**Exercise requirements**
From the line containing "M39,263l9,-13 38,-47 79,-91 13,-16 54,-57" to the last line below, retype everything word for word.

######

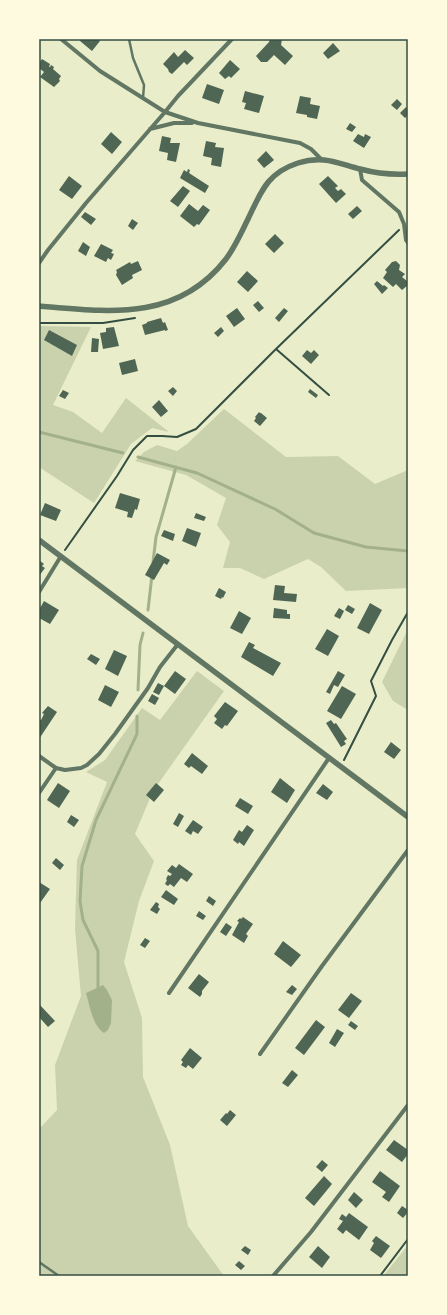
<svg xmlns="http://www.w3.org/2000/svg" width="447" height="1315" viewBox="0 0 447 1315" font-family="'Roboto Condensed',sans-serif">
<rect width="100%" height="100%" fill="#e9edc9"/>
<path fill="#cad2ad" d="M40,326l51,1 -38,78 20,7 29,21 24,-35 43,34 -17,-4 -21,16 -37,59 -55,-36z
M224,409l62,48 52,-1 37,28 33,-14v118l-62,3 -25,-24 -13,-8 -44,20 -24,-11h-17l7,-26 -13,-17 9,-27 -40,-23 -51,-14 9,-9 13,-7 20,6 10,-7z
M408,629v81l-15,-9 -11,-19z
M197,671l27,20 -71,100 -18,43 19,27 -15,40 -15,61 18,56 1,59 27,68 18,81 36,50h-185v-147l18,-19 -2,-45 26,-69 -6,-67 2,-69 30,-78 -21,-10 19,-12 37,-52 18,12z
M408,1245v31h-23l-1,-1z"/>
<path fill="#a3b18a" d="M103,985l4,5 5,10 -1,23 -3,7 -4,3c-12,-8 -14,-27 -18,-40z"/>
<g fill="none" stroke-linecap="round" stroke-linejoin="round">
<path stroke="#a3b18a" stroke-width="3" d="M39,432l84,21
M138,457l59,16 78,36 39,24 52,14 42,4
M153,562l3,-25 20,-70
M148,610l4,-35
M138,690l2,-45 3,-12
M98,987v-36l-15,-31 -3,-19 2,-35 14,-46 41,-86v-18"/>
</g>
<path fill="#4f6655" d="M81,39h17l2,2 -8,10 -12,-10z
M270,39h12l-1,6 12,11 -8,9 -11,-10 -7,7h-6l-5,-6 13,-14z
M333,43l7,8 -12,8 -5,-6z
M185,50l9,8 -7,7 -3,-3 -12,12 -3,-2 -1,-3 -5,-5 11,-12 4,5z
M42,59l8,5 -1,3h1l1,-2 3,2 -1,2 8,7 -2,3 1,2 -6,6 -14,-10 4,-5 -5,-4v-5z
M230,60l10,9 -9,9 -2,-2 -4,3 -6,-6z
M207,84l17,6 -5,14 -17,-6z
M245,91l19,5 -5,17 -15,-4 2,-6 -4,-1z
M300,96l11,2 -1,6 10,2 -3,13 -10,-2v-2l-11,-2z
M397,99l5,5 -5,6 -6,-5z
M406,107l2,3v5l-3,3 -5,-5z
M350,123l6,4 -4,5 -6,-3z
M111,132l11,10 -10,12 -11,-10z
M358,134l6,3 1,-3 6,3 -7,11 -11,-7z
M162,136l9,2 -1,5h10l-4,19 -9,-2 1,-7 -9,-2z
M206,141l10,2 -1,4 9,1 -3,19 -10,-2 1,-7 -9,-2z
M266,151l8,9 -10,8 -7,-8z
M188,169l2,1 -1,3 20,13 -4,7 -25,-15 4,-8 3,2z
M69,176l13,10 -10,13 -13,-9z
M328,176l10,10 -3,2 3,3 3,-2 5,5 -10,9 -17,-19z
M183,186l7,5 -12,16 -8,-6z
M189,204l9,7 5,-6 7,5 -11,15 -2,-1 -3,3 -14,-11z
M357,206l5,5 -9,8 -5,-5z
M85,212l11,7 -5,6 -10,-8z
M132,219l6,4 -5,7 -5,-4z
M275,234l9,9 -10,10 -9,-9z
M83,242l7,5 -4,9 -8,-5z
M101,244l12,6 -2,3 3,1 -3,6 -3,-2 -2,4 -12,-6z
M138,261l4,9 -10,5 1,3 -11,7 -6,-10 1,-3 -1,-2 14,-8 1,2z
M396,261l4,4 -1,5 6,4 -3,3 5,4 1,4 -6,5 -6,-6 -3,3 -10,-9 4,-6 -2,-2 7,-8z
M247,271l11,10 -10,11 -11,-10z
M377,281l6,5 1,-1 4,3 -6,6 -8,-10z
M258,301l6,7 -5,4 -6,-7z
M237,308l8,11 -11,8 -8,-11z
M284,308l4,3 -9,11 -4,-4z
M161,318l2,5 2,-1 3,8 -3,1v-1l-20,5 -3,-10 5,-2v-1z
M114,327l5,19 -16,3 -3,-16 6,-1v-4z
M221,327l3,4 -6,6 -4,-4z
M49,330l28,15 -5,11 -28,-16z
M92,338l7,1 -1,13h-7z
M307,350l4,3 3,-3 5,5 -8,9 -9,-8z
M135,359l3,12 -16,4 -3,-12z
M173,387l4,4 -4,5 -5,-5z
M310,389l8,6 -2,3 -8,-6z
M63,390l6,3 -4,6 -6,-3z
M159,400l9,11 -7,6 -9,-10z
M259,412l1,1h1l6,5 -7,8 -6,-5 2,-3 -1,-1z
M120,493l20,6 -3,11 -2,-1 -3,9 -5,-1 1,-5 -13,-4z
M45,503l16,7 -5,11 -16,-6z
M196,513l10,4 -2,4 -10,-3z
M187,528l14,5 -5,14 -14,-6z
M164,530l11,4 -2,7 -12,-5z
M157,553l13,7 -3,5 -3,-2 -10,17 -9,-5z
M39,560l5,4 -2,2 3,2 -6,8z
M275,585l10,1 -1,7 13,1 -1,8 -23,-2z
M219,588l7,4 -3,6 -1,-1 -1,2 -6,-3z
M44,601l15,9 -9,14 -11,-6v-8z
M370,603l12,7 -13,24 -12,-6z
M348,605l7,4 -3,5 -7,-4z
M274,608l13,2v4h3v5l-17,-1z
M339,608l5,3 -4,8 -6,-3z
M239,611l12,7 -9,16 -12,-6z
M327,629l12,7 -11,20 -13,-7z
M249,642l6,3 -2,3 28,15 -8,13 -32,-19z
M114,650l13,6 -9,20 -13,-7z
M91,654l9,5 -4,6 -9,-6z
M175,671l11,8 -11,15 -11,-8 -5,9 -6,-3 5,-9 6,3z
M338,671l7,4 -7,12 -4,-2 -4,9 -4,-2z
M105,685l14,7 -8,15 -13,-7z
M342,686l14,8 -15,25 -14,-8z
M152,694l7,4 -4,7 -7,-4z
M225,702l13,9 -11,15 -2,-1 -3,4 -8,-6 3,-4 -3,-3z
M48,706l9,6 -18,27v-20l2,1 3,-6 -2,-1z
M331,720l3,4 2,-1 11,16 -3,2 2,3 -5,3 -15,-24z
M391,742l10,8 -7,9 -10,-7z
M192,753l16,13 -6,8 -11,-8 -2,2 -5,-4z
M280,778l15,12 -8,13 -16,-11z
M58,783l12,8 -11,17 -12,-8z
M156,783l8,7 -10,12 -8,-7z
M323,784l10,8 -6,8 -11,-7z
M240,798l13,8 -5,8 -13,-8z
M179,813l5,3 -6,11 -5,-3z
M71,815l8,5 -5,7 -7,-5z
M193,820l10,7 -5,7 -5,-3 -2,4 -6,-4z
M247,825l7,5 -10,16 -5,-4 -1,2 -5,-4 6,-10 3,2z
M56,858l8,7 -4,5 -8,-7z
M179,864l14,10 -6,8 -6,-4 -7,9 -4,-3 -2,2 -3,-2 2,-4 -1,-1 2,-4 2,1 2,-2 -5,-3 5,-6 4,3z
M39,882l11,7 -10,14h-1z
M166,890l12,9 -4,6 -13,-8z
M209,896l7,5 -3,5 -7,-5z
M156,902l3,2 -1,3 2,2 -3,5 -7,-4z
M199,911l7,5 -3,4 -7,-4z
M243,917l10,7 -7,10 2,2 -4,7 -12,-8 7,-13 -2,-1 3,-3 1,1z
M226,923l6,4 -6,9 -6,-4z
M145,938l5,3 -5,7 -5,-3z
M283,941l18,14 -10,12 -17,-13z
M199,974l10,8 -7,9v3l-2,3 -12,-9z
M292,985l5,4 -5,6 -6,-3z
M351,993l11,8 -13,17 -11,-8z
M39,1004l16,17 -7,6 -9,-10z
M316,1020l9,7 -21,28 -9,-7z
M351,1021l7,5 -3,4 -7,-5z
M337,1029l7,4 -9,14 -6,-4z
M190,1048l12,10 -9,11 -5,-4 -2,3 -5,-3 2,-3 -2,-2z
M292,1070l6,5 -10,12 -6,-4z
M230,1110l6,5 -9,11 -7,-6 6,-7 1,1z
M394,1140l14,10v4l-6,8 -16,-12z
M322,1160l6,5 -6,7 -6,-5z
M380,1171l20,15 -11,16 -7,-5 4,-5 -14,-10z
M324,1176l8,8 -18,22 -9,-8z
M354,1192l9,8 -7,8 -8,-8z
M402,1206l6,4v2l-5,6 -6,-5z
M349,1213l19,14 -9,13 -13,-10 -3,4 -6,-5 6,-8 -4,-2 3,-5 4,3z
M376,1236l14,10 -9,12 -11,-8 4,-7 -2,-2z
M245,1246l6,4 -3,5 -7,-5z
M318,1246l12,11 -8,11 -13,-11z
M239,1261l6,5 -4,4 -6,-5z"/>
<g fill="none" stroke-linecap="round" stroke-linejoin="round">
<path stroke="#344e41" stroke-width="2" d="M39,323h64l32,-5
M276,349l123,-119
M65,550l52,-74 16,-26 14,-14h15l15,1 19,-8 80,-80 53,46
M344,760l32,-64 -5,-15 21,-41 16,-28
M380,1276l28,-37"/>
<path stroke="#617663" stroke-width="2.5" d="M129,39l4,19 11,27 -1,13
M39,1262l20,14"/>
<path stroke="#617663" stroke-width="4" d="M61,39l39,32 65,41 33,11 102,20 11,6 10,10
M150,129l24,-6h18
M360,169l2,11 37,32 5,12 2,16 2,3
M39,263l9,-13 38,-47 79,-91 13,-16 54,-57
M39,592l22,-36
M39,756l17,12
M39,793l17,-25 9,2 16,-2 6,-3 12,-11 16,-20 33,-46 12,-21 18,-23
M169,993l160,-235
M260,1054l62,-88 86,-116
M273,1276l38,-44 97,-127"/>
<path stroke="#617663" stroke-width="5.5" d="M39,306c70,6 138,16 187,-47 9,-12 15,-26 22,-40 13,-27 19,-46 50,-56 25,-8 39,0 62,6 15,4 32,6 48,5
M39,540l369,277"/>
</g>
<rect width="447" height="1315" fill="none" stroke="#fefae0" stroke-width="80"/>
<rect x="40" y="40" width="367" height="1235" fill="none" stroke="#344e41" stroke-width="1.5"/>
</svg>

######

**Exercise answer**
M39,263l9,-13 38,-47 79,-91 13,-16 54,-57
M39,592l22,-36
M39,756l17,12
M39,793l17,-25 9,2 16,-2 6,-3 12,-11 16,-20 33,-46 12,-21 18,-23
M169,993l160,-235
M260,1054l62,-88 86,-116
M273,1276l38,-44 97,-127"/>
<path stroke="#617663" stroke-width="5.5" d="M39,306c70,6 138,16 187,-47 9,-12 15,-26 22,-40 13,-27 19,-46 50,-56 25,-8 39,0 62,6 15,4 32,6 48,5
M39,540l369,277"/>
</g>
<rect width="447" height="1315" fill="none" stroke="#fefae0" stroke-width="80"/>
<rect x="40" y="40" width="367" height="1235" fill="none" stroke="#344e41" stroke-width="1.5"/>
</svg>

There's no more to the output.